Pyleus is a Python framework for developing and launching Storm topologies.
Apache License 2.0
404 stars 113 forks source link

API for adding java-based spouts to Pyleus topologies #99

Open mzbyszynski opened 9 years ago

mzbyszynski commented 9 years ago

Adds the ability to integrate java-based spouts with Pyleus topologies, based on the way that the kafka spout was previously integrated into Pyleus.

In a nutshell, to add a java spout to your topology you need to:

  1. Write a java class that implements the new SpoutProvider interface and package it in a jar.
  2. Add the jars you need and the spout type-to-java SpoutProvider class mapping to your pyleus.conf
  3. Add the spout to your topology yaml and define the type, output_fields and options.

Documentation

Testing:

All questions, feedback and code review comments welcome! I was thinking about adding a readme.md file to the _java_spoutprovider example, since there are a bunch of steps to build it, but I didn't see anything similar in the other examples so I didn't want to violate any project conventions.

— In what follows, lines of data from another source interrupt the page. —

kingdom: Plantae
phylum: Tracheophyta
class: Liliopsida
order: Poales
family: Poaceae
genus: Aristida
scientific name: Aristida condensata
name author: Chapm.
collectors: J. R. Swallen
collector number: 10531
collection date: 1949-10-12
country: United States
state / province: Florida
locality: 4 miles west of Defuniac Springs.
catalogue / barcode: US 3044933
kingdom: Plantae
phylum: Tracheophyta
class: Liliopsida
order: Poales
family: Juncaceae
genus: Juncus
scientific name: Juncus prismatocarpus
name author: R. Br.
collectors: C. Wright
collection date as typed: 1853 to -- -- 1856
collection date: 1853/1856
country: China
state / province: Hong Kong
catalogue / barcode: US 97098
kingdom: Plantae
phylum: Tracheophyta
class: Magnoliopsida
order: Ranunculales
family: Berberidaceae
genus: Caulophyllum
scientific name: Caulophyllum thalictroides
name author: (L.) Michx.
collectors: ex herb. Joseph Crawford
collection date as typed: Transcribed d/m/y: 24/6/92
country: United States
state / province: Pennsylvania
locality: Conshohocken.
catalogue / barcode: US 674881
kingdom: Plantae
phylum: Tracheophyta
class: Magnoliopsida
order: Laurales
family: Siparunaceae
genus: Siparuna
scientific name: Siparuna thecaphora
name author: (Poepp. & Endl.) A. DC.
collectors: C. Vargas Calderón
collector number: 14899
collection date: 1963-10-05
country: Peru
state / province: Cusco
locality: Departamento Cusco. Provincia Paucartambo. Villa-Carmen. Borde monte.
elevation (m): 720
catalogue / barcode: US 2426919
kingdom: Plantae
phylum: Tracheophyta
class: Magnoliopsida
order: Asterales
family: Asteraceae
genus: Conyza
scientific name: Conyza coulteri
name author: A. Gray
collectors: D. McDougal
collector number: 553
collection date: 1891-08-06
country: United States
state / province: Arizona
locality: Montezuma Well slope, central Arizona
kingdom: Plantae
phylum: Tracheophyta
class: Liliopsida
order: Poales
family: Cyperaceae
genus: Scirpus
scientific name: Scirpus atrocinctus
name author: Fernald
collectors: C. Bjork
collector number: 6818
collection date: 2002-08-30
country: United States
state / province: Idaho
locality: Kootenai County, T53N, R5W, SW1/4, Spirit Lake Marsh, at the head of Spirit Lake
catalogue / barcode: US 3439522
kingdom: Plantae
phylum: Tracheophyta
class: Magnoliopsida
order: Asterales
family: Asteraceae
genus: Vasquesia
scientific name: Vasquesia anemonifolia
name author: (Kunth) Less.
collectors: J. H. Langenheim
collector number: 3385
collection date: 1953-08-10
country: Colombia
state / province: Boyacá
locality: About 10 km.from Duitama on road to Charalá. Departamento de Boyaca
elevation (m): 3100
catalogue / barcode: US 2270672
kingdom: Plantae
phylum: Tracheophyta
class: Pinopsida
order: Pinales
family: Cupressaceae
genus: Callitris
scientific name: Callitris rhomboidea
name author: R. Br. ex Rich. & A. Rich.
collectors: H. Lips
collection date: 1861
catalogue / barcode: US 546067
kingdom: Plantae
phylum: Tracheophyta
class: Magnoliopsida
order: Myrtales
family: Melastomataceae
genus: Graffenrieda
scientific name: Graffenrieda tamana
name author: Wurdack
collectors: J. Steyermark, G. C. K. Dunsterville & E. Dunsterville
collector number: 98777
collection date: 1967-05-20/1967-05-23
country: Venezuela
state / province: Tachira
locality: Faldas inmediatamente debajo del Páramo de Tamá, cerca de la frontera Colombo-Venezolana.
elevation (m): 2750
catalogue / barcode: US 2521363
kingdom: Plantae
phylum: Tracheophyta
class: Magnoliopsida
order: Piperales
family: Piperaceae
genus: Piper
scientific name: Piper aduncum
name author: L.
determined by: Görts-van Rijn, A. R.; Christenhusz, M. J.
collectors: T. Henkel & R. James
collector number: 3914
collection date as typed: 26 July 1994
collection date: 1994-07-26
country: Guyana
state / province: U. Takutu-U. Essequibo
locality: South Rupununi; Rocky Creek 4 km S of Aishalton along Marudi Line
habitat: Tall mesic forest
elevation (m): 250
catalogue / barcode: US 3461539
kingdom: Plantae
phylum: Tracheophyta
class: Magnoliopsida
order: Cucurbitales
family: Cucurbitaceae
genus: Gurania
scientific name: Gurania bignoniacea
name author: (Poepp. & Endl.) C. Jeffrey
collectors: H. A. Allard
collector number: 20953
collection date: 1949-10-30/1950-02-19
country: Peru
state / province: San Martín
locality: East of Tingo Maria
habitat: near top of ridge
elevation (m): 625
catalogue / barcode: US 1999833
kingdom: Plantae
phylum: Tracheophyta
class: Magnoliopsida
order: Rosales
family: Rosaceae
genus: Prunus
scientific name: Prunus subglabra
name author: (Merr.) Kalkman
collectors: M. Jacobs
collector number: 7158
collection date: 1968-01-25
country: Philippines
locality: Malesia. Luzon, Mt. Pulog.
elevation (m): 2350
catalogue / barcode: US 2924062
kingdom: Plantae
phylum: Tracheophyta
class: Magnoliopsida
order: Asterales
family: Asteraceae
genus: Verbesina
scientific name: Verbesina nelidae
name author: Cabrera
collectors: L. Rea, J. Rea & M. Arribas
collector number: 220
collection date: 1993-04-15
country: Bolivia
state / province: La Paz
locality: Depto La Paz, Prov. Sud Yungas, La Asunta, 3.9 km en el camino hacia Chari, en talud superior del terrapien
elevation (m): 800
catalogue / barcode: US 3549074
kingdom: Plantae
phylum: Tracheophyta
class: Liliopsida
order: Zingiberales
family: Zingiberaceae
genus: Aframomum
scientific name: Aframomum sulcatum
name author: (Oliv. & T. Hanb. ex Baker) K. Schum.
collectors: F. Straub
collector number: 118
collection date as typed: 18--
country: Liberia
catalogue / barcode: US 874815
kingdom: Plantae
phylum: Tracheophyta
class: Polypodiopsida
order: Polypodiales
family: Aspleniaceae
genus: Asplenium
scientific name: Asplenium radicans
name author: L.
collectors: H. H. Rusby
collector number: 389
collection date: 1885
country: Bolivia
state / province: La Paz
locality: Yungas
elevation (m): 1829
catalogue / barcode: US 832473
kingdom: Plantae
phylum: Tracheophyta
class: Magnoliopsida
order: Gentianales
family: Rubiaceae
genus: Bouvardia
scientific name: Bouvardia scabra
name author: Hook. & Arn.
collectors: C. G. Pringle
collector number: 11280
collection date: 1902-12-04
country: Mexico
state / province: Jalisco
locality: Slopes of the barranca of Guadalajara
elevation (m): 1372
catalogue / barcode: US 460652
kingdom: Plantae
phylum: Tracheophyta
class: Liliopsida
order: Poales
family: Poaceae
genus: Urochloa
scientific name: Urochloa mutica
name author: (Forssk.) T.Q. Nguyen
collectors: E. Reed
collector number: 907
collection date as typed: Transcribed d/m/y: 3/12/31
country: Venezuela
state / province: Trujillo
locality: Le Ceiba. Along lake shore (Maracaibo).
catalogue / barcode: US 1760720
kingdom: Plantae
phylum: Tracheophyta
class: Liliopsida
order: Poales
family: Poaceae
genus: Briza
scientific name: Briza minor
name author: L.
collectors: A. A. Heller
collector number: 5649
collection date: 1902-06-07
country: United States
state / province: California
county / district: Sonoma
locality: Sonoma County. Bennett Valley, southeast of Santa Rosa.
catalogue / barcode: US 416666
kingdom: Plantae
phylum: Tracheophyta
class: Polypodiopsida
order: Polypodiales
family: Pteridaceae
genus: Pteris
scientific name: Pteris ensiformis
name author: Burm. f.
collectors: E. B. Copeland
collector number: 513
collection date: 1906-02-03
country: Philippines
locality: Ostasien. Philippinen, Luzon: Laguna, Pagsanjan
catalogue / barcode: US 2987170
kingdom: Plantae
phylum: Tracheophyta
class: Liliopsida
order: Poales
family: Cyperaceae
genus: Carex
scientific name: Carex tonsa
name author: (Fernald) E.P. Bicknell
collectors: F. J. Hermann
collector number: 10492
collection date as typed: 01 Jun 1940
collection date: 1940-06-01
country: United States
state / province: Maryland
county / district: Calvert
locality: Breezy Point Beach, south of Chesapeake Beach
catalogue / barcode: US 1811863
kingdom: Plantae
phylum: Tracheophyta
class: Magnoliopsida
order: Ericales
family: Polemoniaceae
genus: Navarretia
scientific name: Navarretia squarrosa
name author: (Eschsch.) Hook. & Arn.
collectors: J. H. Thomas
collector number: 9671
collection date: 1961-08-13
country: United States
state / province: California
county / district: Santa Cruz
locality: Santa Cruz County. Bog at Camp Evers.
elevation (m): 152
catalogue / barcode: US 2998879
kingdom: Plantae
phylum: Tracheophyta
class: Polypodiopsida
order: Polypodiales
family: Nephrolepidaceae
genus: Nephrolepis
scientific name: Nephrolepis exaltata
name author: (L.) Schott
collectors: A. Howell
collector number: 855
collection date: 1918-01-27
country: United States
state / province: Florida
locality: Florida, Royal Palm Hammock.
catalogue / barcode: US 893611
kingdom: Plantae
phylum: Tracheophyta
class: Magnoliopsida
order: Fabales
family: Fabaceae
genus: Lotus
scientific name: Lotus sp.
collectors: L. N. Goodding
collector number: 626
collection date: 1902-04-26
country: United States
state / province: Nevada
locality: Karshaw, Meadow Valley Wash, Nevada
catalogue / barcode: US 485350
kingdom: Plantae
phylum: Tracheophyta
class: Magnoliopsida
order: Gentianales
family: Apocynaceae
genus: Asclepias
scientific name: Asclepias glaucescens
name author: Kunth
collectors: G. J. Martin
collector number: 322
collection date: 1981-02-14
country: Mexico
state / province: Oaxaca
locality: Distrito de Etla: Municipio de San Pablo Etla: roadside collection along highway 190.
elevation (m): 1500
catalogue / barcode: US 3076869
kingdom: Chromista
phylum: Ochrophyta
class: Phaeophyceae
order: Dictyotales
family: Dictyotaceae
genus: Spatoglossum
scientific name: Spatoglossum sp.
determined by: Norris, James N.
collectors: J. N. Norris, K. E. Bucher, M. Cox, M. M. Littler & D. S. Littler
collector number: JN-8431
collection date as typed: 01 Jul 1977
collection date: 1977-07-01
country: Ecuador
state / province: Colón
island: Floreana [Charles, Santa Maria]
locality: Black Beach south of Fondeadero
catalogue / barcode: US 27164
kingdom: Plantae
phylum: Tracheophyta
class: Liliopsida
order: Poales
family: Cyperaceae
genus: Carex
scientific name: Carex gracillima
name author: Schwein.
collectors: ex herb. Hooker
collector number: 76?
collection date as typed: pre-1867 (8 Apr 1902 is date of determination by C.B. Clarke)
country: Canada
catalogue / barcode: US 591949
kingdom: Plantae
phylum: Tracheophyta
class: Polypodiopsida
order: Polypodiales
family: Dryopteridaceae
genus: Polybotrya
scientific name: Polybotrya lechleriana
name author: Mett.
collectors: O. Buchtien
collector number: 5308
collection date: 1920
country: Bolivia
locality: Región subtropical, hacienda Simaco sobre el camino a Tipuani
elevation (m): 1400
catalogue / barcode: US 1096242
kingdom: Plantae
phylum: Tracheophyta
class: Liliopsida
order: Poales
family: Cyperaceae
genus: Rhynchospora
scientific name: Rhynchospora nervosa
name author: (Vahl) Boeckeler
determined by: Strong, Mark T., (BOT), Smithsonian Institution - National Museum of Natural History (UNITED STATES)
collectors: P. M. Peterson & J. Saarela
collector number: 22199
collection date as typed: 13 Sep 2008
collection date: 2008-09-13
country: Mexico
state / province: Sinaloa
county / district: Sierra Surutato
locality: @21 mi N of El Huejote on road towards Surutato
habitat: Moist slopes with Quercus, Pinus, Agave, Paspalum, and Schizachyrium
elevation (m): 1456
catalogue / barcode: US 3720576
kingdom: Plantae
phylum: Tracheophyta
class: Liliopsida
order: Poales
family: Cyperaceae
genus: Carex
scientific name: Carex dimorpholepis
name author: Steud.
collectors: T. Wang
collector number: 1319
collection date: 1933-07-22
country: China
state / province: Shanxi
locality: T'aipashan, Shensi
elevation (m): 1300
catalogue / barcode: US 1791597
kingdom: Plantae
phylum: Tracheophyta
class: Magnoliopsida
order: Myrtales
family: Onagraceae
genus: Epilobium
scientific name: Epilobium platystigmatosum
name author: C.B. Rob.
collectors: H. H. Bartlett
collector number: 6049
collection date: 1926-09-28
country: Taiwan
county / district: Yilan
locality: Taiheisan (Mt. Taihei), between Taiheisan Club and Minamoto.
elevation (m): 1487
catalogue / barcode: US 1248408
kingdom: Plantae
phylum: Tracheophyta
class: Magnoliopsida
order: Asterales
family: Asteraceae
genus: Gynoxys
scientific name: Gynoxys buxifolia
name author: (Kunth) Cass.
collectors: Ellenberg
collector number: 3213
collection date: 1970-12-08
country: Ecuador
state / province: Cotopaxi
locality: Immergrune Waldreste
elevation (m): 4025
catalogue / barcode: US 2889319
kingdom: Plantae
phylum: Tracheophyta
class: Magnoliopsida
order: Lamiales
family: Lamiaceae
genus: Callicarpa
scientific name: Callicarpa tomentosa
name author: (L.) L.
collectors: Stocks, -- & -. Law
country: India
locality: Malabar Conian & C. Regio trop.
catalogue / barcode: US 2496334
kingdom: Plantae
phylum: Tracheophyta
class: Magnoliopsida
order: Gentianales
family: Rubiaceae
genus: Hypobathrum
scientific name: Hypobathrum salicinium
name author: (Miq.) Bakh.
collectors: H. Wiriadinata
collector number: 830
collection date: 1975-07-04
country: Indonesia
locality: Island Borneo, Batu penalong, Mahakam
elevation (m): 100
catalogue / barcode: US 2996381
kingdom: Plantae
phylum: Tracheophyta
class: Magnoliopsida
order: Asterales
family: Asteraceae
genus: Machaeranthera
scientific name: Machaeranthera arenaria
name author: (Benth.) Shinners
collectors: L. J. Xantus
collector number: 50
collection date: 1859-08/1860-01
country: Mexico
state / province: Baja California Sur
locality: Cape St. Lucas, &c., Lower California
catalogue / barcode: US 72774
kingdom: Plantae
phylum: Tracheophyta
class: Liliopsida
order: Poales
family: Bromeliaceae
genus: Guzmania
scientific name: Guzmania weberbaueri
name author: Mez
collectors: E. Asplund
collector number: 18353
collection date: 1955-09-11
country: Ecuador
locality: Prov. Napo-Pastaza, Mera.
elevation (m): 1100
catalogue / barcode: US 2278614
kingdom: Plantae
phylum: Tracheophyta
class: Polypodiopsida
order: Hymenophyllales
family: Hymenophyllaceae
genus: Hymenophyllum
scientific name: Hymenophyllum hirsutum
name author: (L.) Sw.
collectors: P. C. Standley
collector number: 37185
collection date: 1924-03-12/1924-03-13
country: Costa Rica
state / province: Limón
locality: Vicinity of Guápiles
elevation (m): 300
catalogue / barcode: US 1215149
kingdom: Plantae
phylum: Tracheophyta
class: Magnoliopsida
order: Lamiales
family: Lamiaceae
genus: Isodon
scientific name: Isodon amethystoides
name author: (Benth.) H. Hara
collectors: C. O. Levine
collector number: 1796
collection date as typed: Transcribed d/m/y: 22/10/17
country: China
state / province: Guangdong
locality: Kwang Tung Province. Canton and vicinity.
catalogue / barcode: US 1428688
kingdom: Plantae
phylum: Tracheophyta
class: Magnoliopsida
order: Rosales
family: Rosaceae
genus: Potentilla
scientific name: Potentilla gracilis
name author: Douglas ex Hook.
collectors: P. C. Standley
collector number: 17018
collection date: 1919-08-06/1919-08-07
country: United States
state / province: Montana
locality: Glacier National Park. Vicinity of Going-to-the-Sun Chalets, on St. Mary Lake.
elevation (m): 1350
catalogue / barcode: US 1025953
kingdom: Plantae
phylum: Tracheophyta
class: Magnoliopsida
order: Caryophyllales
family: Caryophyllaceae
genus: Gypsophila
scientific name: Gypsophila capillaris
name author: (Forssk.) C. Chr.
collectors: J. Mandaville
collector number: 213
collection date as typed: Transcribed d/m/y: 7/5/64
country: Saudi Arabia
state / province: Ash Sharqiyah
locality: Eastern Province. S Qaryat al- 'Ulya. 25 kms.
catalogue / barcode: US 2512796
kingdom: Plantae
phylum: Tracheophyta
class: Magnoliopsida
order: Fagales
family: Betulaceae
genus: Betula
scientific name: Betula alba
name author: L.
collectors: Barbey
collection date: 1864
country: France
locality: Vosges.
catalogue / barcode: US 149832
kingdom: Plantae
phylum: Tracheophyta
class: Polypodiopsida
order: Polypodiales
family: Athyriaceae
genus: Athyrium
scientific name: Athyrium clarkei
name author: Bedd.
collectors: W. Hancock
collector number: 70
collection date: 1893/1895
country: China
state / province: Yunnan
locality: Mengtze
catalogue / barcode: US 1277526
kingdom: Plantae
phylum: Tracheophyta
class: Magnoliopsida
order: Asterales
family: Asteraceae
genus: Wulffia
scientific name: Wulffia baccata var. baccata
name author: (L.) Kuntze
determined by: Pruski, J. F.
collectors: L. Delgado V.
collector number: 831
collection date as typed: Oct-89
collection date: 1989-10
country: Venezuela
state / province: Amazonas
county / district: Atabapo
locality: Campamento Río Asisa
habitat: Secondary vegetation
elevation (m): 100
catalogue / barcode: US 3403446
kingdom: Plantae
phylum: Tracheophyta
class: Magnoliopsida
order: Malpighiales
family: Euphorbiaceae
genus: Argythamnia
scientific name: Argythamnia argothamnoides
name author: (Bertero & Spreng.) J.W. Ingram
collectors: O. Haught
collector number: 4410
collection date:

Some guidance on that would be great as well.

Thanks!

Closes #93 Closes #91

poros commented 9 years ago

@mzbyszynski, sorry for the late answer. This is a feature that I believe would be a very good addition to pyleus and it is a fair amount of work, so thank you for doing that. And thank you for writing documentation as well :)

(Since it also closes #93, I guess this is based on #94, right?)

However, since this is such a huge change, also in terms of "user interface", I believe we should have people thoughts on that (pinging @patricklucas and @ecanzonieri here) before actually starting to discuss about the details of the code.

Coming to the first and most important question of the list, personally, I have mixed feelings about this change. On the one hand, I have always wanted to get rid of all the Java bits except for the MsgpackSerializer, being the code untested and introducing a complexity and being difficult to maintain. One the other hand, rewriting Pyleus core in Python would requires a huge amount of work I have not enough time to carry on at the moment or in the near future. It also has some serious open issues like losing the local run feature provided by Storm, adding Thrift compiling and implementing and testing a whole new topology "building" and packaging system. For these reasons, I might be convinced that keeping on adding features to the Java core might be not a bad idea and might not increase too much the pain of maintaining the project. Having said that, I am not the owner nor the primary responsible of the project and I have no right to block or pass any pull request single-handedly, so waiting for other people's input here.

slively commented 9 years ago

I'm looking into using pyleus (love it a ton so far), but we are using kinesis instead of kafka, and AWS has a supported kinesis spout for storm that I'd really like to use. This feature would be really awesome for my use case. Looking through the changes and documentation it looks pretty straight forward to use this. I'm gonna give it a try for my use case and report back.